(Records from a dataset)
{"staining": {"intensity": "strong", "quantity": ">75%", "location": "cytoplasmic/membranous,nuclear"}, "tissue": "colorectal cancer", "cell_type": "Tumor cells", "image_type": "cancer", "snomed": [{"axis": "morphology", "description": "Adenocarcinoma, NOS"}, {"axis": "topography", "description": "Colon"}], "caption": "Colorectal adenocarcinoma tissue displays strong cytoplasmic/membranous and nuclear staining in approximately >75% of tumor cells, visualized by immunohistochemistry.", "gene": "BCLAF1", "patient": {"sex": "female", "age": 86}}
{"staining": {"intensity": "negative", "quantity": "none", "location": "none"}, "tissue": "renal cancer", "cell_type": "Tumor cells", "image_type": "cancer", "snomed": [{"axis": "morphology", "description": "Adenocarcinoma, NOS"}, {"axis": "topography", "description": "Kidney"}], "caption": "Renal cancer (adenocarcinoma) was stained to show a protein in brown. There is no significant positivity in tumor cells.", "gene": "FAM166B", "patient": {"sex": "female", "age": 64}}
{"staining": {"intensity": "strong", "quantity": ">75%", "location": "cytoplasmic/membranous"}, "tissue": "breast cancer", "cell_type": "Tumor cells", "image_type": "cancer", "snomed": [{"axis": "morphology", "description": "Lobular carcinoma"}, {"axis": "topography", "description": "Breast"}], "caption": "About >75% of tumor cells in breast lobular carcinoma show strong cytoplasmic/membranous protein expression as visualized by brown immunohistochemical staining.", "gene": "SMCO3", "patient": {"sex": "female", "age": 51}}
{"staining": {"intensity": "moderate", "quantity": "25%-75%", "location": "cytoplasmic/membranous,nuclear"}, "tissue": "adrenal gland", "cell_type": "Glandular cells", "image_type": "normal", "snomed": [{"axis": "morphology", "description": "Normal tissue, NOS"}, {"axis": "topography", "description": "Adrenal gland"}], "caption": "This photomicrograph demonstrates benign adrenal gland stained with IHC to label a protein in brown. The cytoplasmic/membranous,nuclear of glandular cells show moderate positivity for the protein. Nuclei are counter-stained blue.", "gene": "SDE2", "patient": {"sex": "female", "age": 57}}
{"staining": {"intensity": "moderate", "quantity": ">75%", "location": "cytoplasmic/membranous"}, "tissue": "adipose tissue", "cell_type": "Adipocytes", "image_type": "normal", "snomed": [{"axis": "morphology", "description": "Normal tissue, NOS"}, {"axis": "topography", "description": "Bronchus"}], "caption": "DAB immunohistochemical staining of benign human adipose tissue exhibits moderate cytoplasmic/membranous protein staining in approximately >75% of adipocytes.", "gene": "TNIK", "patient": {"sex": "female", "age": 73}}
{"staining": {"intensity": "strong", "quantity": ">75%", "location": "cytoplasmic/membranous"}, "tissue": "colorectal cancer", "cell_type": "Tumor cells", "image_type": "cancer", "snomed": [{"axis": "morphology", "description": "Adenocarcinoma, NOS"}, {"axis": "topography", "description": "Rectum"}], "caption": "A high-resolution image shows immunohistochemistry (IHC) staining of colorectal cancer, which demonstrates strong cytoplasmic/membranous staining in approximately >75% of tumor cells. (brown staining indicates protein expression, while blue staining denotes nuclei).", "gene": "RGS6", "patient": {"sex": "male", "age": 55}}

TASK
Exact output of every entry is required.

ANSWER SPACE
{"staining": {"intensity": "strong", "quantity": ">75%", "location": "cytoplasmic/membranous,nuclear"}, "tissue": "colorectal cancer", "cell_type": "Tumor cells", "image_type": "cancer", "snomed": [{"axis": "morphology", "description": "Adenocarcinoma, NOS"}, {"axis": "topography", "description": "Colon"}], "caption": "Colorectal adenocarcinoma tissue displays strong cytoplasmic/membranous and nuclear staining in approximately >75% of tumor cells, visualized by immunohistochemistry.", "gene": "BCLAF1", "patient": {"sex": "female", "age": 86}}
{"staining": {"intensity": "negative", "quantity": "none", "location": "none"}, "tissue": "renal cancer", "cell_type": "Tumor cells", "image_type": "cancer", "snomed": [{"axis": "morphology", "description": "Adenocarcinoma, NOS"}, {"axis": "topography", "description": "Kidney"}], "caption": "Renal cancer (adenocarcinoma) was stained to show a protein in brown. There is no significant positivity in tumor cells.", "gene": "FAM166B", "patient": {"sex": "female", "age": 64}}
{"staining": {"intensity": "strong", "quantity": ">75%", "location": "cytoplasmic/membranous"}, "tissue": "breast cancer", "cell_type": "Tumor cells", "image_type": "cancer", "snomed": [{"axis": "morphology", "description": "Lobular carcinoma"}, {"axis": "topography", "description": "Breast"}], "caption": "About >75% of tumor cells in breast lobular carcinoma show strong cytoplasmic/membranous protein expression as visualized by brown immunohistochemical staining.", "gene": "SMCO3", "patient": {"sex": "female", "age": 51}}
{"staining": {"intensity": "moderate", "quantity": "25%-75%", "location": "cytoplasmic/membranous,nuclear"}, "tissue": "adrenal gland", "cell_type": "Glandular cells", "image_type": "normal", "snomed": [{"axis": "morphology", "description": "Normal tissue, NOS"}, {"axis": "topography", "description": "Adrenal gland"}], "caption": "This photomicrograph demonstrates benign adrenal gland stained with IHC to label a protein in brown. The cytoplasmic/membranous,nuclear of glandular cells show moderate positivity for the protein. Nuclei are counter-stained blue.", "gene": "SDE2", "patient": {"sex": "female", "age": 57}}
{"staining": {"intensity": "moderate", "quantity": ">75%", "location": "cytoplasmic/membranous"}, "tissue": "adipose tissue", "cell_type": "Adipocytes", "image_type": "normal", "snomed": [{"axis": "morphology", "description": "Normal tissue, NOS"}, {"axis": "topography", "description": "Bronchus"}], "caption": "DAB immunohistochemical staining of benign human adipose tissue exhibits moderate cytoplasmic/membranous protein staining in approximately >75% of adipocytes.", "gene": "TNIK", "patient": {"sex": "female", "age": 73}}
{"staining": {"intensity": "strong", "quantity": ">75%", "location": "cytoplasmic/membranous"}, "tissue": "colorectal cancer", "cell_type": "Tumor cells", "image_type": "cancer", "snomed": [{"axis": "morphology", "description": "Adenocarcinoma, NOS"}, {"axis": "topography", "description": "Rectum"}], "caption": "A high-resolution image shows immunohistochemistry (IHC) staining of colorectal cancer, which demonstrates strong cytoplasmic/membranous staining in approximately >75% of tumor cells. (brown staining indicates protein expression, while blue staining denotes nuclei).", "gene": "RGS6", "patient": {"sex": "male", "age": 55}}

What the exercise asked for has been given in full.